One of the most common questions that videographers and photographers have when trying to start a business is, “how much should I charge for my work?” Of course, the answer varies, so we’ve created this step-by-step guide to figure out what to charge for videography.
1. Find out what other videographers are charging
This is relatively easy. Search in your area for videographers doing the type of work you do or would like to do. Many videographers will list their pricing on their websites, but if they don’t, it’s completely reasonable to ask.
Now, I wouldn’t lie and pretend you’re getting married or anything, but I would have no problem shooting an email to someone asking for their price sheet or package list.
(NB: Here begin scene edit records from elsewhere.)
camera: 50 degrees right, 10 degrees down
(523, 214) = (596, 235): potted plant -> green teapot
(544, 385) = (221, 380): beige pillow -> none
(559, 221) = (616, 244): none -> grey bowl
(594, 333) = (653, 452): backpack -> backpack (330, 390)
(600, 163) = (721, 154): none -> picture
If they’re being secretive or weird just move-on to the next business and be excited that your competition is difficult to deal with (bonus!).
Once you find the range for your area, compare your work against theirs. If it’s way below the quality of even the cheapest videographer you need to work on your product offer. If you’re here reading about DSLR videography, don’t worry, there are still thousands of ‘professionals’ who are charging decent amounts for videos with crap audio, slow zooms, goofy graphics from the 90s, and are shooting with a camcorder at 30 fps (instead of 24 fps which gives it the ‘film look’).
For me, I knew the product I was offering was way better than one of these guys, so I matched their price at $1895 – and booked half my year in a matter of weeks.
2. Charge on the low side at first, and over-deliver
In the beginning, it’s about building a portfolio and getting amazing reviews and referrals. I knew the product I was able to produce was better than what I was seeing for $1,895, so I booked 3-4 gigs at this price and blew them out of the water for the price they paid. Doing this impresses the clients so much they feel compelled to recommend you to their friends and write fantastic reviews.
Also, everyone wants to share their wedding trailer on facebook, thus exposing you to thousands of their friends; many of whom are in your target market, may be soon, or may tell their friends who are getting married to check out the great video they just saw.
In the very beginning (if you have no portfolio) I suggest you work for free. One of our free weddings turned into at least 3 other paid gigs from their group of friends alone. But, you have to be strategic about your free work, so check out the post: The Secret to Attracting High-End, High-Paying Business Fast.
3. How many inquiries are you getting?
Sure, the number of inquiries will also have to do with your marketing, positioning, and advertising. However, if your website is getting traffic but you’re getting very few inquiries and none of them are contracting with you, it may be that you’re priced too high for what you’re offering.
On the flip-side, if you’re getting 5-10 or more inquiries a week and you end up contracting with one or two, you’ll have enough to keep you busy all year long.
For us, we wanted to do wedding videography completely as a side gig, so when we were booking left and right we knew it was time to raise our prices.
4. Don’t be afraid to raise prices
You can be the best videographer in the world and not make a dime if you suck at marketing or aren’t charging what you’re worth. Don’t be afraid to raise prices, especially if you’re turning away clients or booking more work than you actually want to perform.
Lots of people are scared to raise their prices because they fear the bookings will drop. That’s completely alright. Imagine this, would you rather have 4 clients at $4,000 each or 8 at $2,000 each? Easy – four clients, because eight is twice the work. At some point, you’ll find the price point that keeps you perfectly booked given your desired workload.
5. Test the market
Ultimately, you’ll never know exactly what people are willing to pay for your work without putting it out there with a price tag and seeing if people buy. Videography is creative. It’s an art. Everyone sees it and values it differently, and while these steps will get you close, there will never be a substitute for publishing what you do, what you charge, and seeing what the response is.